Supplied data below:
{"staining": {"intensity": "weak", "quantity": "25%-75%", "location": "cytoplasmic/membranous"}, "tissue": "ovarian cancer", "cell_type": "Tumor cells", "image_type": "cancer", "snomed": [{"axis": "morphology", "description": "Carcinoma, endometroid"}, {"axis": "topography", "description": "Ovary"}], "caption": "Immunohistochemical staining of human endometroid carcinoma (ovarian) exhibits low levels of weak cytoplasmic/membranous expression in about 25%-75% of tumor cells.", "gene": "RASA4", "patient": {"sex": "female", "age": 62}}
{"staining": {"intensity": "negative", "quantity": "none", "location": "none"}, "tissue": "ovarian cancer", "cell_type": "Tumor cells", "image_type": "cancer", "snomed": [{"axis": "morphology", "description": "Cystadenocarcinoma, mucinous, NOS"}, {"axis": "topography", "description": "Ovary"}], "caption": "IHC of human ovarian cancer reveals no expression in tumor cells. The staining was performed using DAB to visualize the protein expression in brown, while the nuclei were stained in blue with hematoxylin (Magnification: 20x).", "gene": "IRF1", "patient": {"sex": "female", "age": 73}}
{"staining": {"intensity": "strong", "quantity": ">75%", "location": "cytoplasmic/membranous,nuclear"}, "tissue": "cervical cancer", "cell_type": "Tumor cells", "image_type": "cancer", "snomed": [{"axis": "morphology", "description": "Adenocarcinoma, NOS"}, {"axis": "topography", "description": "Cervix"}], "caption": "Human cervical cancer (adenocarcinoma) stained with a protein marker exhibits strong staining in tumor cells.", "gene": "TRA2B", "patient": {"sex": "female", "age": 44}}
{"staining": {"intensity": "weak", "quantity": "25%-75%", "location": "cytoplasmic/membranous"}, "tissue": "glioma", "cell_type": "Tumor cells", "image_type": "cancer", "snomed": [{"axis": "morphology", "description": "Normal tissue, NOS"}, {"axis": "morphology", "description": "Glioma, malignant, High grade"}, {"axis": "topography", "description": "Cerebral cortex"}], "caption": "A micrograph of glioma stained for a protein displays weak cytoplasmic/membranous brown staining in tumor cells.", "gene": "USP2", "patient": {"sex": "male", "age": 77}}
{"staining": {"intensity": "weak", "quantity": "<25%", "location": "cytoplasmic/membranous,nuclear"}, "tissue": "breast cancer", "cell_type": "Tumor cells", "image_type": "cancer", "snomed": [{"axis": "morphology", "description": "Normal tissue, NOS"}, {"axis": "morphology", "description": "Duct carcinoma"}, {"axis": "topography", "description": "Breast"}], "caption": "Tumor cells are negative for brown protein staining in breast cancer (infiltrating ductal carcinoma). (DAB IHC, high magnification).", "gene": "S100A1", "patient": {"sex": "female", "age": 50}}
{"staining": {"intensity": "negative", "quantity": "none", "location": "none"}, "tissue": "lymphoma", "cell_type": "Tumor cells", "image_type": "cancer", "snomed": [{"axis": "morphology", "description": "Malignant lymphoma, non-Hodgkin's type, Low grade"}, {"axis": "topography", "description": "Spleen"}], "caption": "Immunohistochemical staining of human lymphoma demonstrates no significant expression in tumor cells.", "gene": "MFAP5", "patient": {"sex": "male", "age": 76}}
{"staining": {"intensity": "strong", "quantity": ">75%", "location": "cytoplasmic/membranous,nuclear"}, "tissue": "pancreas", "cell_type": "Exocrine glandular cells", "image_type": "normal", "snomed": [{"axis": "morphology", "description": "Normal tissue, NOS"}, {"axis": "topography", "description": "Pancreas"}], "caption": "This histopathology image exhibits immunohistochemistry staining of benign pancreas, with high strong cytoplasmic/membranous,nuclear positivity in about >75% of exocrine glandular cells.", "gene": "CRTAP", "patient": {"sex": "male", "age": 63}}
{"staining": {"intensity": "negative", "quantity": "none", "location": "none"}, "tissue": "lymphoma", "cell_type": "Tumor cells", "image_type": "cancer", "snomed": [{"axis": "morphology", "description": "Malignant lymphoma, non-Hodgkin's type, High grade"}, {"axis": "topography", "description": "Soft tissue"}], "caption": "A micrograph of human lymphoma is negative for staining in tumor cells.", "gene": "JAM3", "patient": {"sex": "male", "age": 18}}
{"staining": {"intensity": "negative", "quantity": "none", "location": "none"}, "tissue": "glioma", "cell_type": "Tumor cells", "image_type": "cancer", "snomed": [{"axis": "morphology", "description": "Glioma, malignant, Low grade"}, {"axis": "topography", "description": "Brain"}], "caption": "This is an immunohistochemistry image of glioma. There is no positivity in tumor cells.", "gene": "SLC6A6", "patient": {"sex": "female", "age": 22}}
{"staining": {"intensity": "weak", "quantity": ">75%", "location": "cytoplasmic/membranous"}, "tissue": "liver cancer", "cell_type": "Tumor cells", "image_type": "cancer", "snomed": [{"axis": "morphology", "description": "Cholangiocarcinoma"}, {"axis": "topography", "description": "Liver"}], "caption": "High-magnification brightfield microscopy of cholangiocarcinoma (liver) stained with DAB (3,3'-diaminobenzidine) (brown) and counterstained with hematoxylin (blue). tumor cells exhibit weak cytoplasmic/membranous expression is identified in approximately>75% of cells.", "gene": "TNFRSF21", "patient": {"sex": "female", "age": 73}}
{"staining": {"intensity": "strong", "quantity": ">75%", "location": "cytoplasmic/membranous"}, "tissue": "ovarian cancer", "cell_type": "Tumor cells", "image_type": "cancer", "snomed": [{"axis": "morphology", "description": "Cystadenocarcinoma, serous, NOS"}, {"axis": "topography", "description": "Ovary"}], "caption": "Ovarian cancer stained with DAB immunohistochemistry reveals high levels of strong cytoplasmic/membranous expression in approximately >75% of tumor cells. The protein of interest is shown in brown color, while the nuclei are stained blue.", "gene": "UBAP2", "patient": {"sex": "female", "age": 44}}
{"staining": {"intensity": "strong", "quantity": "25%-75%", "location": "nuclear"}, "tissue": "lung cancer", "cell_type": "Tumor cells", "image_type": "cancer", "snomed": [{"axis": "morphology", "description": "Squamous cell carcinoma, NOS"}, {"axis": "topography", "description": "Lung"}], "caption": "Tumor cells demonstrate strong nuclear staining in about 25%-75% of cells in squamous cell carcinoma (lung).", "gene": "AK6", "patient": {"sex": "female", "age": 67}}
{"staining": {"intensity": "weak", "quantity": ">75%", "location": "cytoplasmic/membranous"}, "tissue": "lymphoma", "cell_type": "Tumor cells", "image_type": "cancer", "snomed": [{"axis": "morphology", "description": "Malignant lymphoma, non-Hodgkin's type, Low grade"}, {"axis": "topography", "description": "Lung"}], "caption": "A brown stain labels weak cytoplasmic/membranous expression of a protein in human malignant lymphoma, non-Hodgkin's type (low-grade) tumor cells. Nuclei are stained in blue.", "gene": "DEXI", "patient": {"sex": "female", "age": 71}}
End of Supplied data.
## What you should do
Exactly as written, please transcribe the lines from the start of the records above to the line that holds "cervical cancer (adenocarcinoma)", both ends included.

## Written answer
{"staining": {"intensity": "weak", "quantity": "25%-75%", "location": "cytoplasmic/membranous"}, "tissue": "ovarian cancer", "cell_type": "Tumor cells", "image_type": "cancer", "snomed": [{"axis": "morphology", "description": "Carcinoma, endometroid"}, {"axis": "topography", "description": "Ovary"}], "caption": "Immunohistochemical staining of human endometroid carcinoma (ovarian) exhibits low levels of weak cytoplasmic/membranous expression in about 25%-75% of tumor cells.", "gene": "RASA4", "patient": {"sex": "female", "age": 62}}
{"staining": {"intensity": "negative", "quantity": "none", "location": "none"}, "tissue": "ovarian cancer", "cell_type": "Tumor cells", "image_type": "cancer", "snomed": [{"axis": "morphology", "description": "Cystadenocarcinoma, mucinous, NOS"}, {"axis": "topography", "description": "Ovary"}], "caption": "IHC of human ovarian cancer reveals no expression in tumor cells. The staining was performed using DAB to visualize the protein expression in brown, while the nuclei were stained in blue with hematoxylin (Magnification: 20x).", "gene": "IRF1", "patient": {"sex": "female", "age": 73}}
{"staining": {"intensity": "strong", "quantity": ">75%", "location": "cytoplasmic/membranous,nuclear"}, "tissue": "cervical cancer", "cell_type": "Tumor cells", "image_type": "cancer", "snomed": [{"axis": "morphology", "description": "Adenocarcinoma, NOS"}, {"axis": "topography", "description": "Cervix"}], "caption": "Human cervical cancer (adenocarcinoma) stained with a protein marker exhibits strong staining in tumor cells.", "gene": "TRA2B", "patient": {"sex": "female", "age": 44}}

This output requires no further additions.